*** Information given ***

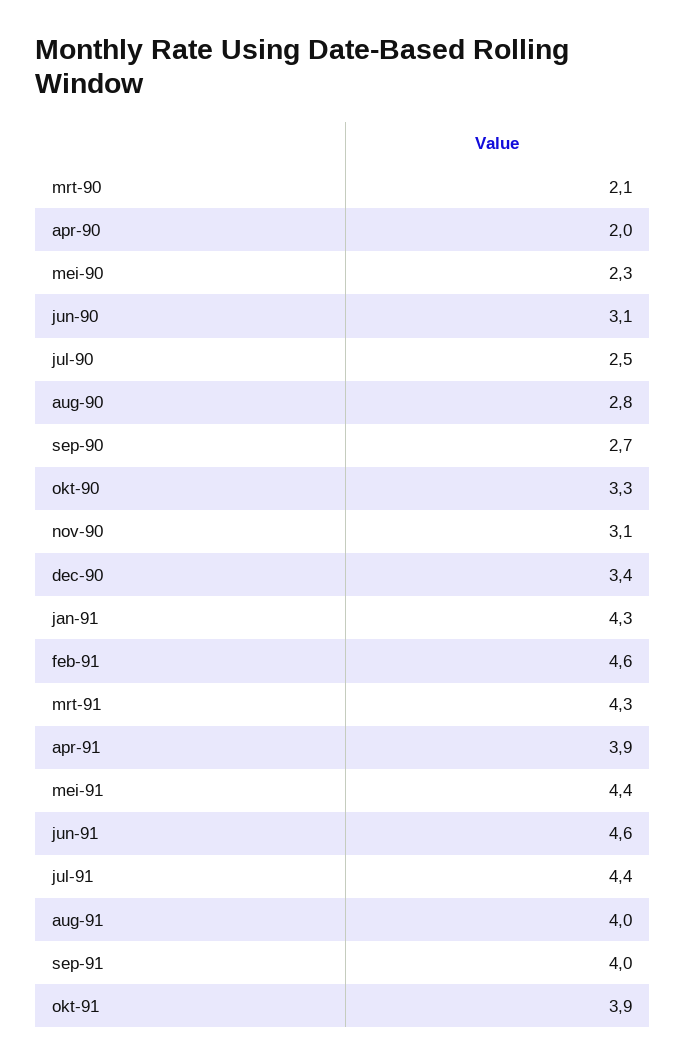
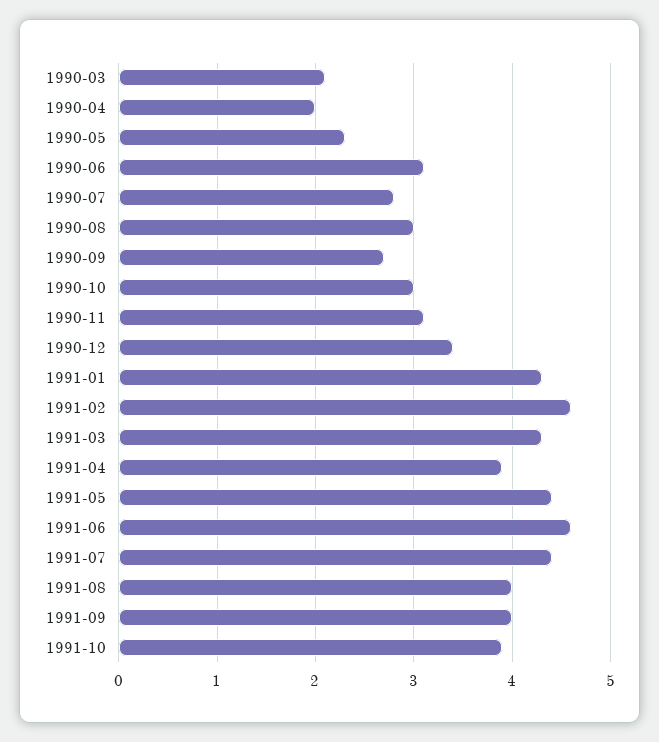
jul-90: 2.5 -> 2.8
aug-90: 2.8 -> 3
okt-90: 3.3 -> 3

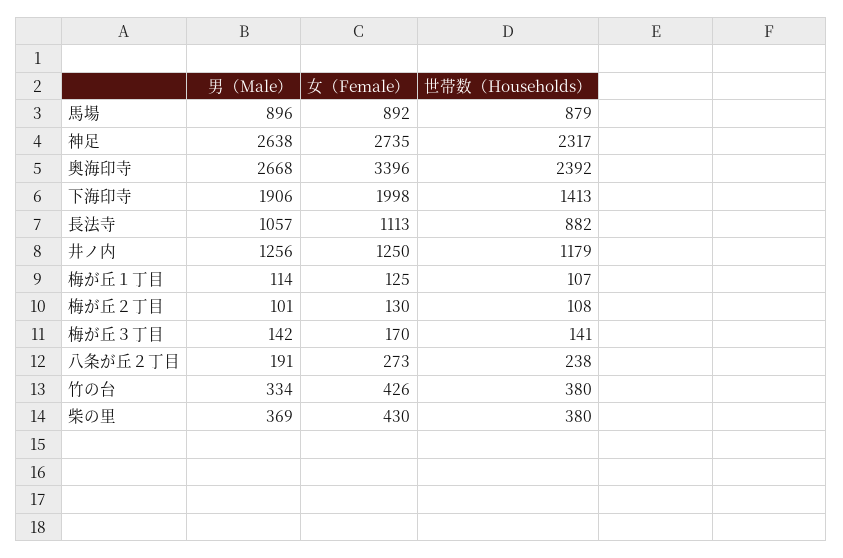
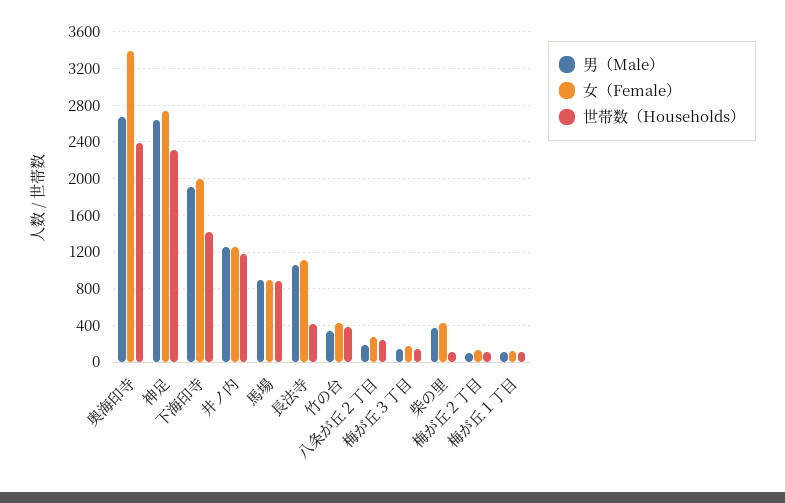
世帯数（Households）, 長法寺: 882 -> 400
世帯数（Households）, 柴の里: 380 -> 100

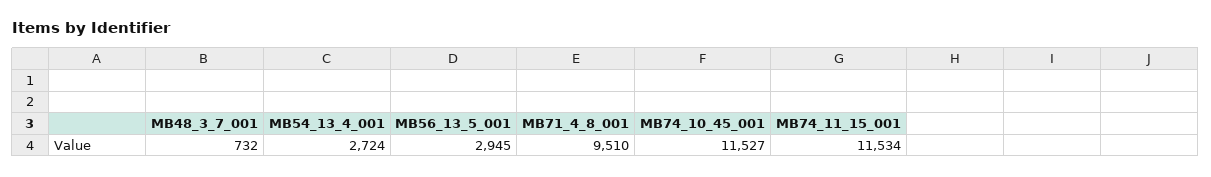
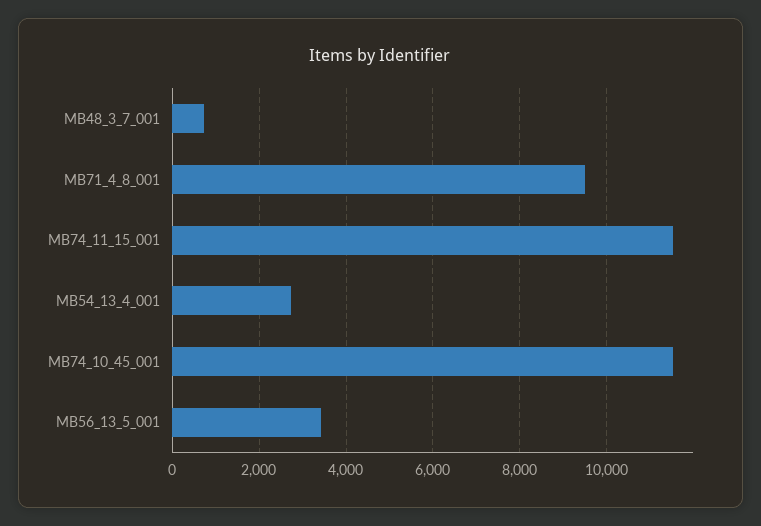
MB56_13_5_001: 2945 -> 3400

*** End of Information given ***

** Prompt **
Copy out every line of the records that the string "Households" appears in.

** Solution for this exercise **
世帯数（Households）, 長法寺: 882 -> 400
世帯数（Households）, 柴の里: 380 -> 100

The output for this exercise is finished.